> _What the task asks_
Reproduce, character for character, the stretch of the records below from their start through the line containing "металлические направляющие к", with both ends included and nothing else.
☆ ☆ ☆
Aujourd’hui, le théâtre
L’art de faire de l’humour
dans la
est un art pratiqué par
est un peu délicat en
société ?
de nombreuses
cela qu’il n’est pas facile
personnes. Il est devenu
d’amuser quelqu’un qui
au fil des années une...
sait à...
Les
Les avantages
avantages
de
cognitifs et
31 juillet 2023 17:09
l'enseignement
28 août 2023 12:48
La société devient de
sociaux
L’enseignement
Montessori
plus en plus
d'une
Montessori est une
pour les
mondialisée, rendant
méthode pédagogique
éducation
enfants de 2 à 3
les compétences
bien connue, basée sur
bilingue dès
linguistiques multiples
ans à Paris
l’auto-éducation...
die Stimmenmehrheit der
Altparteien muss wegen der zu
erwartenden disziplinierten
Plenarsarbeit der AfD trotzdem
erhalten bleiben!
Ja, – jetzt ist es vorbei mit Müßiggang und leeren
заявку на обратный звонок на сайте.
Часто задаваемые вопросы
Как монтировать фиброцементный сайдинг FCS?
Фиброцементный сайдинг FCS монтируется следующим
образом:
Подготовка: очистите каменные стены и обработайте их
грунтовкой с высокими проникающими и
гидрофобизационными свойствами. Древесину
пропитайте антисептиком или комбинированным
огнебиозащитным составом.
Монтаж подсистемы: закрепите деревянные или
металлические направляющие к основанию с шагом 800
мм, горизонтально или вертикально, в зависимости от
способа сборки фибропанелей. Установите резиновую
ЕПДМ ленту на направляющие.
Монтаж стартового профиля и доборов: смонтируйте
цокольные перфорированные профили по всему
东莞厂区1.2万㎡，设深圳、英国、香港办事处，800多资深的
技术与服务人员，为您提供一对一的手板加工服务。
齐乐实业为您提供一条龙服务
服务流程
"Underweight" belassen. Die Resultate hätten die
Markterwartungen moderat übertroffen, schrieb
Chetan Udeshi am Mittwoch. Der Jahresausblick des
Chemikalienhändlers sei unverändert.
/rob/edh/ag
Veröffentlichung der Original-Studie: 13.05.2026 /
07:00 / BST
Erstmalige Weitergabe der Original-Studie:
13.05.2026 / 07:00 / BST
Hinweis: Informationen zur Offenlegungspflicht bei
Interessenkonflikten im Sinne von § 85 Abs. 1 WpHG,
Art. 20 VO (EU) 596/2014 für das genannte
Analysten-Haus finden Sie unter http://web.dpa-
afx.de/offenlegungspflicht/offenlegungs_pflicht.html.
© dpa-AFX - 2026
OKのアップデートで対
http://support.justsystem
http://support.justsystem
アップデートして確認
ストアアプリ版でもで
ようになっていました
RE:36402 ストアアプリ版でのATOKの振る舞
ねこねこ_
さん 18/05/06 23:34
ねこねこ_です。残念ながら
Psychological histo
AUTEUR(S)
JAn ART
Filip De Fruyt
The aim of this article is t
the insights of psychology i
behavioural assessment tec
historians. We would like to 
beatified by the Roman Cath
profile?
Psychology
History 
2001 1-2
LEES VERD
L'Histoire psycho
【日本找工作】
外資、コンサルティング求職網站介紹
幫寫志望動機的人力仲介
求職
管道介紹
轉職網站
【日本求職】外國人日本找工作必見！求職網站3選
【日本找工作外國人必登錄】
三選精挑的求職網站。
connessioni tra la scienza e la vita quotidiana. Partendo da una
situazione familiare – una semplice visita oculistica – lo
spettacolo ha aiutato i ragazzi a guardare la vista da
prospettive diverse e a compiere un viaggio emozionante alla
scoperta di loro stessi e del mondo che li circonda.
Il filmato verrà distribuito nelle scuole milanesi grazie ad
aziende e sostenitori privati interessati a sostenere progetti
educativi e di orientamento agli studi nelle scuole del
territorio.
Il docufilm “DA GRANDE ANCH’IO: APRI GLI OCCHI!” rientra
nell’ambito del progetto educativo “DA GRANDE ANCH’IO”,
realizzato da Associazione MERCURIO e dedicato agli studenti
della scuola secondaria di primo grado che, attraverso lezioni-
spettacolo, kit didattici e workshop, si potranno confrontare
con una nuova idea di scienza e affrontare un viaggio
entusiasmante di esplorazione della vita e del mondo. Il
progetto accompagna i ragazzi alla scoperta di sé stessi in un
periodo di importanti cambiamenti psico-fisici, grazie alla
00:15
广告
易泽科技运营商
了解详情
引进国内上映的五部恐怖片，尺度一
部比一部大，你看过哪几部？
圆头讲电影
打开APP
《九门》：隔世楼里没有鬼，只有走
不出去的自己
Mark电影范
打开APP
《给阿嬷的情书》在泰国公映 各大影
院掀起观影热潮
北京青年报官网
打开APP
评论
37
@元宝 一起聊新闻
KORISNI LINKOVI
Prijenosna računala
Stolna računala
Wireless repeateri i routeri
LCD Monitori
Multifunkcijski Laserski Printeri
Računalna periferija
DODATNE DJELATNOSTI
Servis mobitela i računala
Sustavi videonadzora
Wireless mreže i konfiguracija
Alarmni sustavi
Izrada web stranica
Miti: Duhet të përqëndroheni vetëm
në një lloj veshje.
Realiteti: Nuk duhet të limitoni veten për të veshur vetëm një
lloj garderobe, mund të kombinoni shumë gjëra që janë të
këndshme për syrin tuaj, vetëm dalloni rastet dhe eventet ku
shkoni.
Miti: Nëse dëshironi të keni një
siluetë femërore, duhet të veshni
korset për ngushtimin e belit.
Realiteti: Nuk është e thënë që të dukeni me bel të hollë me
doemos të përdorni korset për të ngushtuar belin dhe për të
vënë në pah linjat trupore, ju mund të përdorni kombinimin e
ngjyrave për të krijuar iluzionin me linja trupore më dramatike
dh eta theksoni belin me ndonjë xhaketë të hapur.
☆ ☆ ☆
> _Exercise response_
Aujourd’hui, le théâtre
L’art de faire de l’humour
dans la
est un art pratiqué par
est un peu délicat en
société ?
de nombreuses
cela qu’il n’est pas facile
personnes. Il est devenu
d’amuser quelqu’un qui
au fil des années une...
sait à...
Les
Les avantages
avantages
de
cognitifs et
31 juillet 2023 17:09
l'enseignement
28 août 2023 12:48
La société devient de
sociaux
L’enseignement
Montessori
plus en plus
d'une
Montessori est une
pour les
mondialisée, rendant
méthode pédagogique
éducation
enfants de 2 à 3
les compétences
bien connue, basée sur
bilingue dès
linguistiques multiples
ans à Paris
l’auto-éducation...
die Stimmenmehrheit der
Altparteien muss wegen der zu
erwartenden disziplinierten
Plenarsarbeit der AfD trotzdem
erhalten bleiben!
Ja, – jetzt ist es vorbei mit Müßiggang und leeren
заявку на обратный звонок на сайте.
Часто задаваемые вопросы
Как монтировать фиброцементный сайдинг FCS?
Фиброцементный сайдинг FCS монтируется следующим
образом:
Подготовка: очистите каменные стены и обработайте их
грунтовкой с высокими проникающими и
гидрофобизационными свойствами. Древесину
пропитайте антисептиком или комбинированным
огнебиозащитным составом.
Монтаж подсистемы: закрепите деревянные или
металлические направляющие к основанию с шагом 800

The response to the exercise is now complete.